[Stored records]
+---+

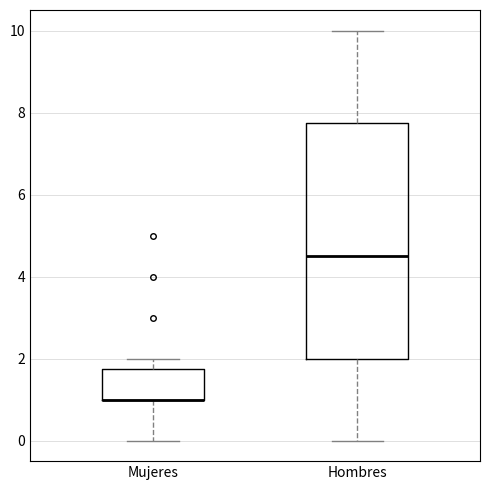

Which box is the tallest, from its lower edge to its upper edge?

Hombres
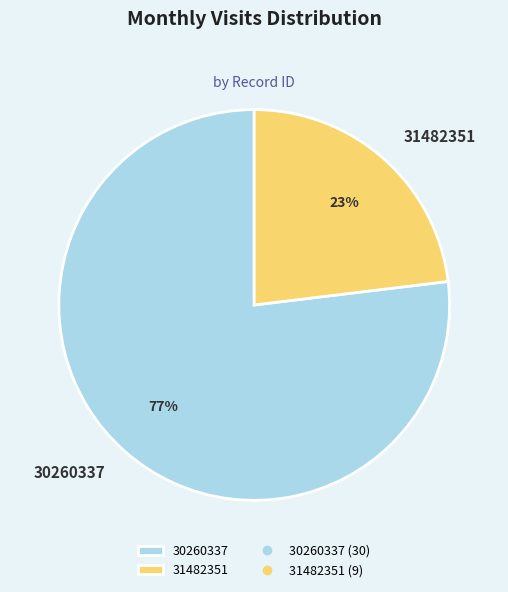

Which has a higher value, 30260337 or 31482351?

30260337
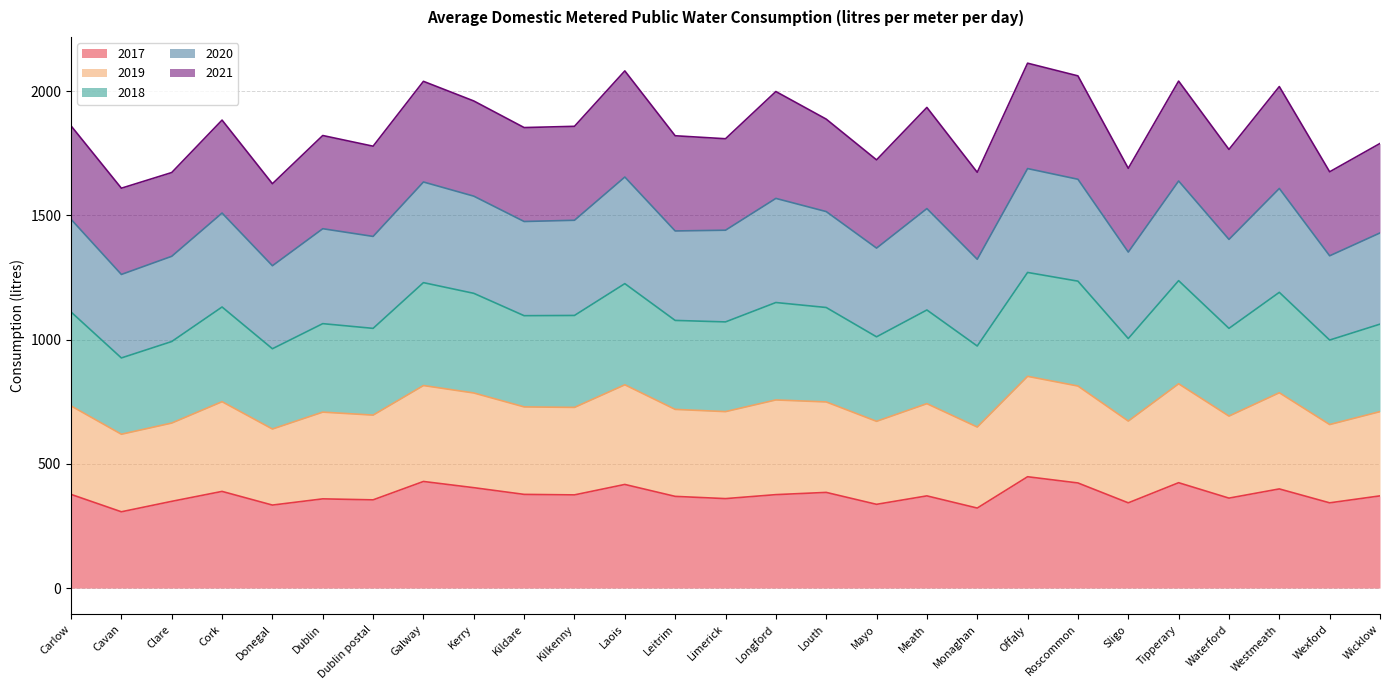

What is the label of the 4th point from the right?

Waterford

+---+

Exercise details - Please rewrite all of the records above, replacing "label" with "name" and keeping everything else the same. Leave the pictures out of your answer.

Solution to the problem -
Which box is the tallest, from its lower edge to its upper edge?

Hombres

Which has a higher value, 30260337 or 31482351?

30260337

What is the name of the 4th point from the right?

Waterford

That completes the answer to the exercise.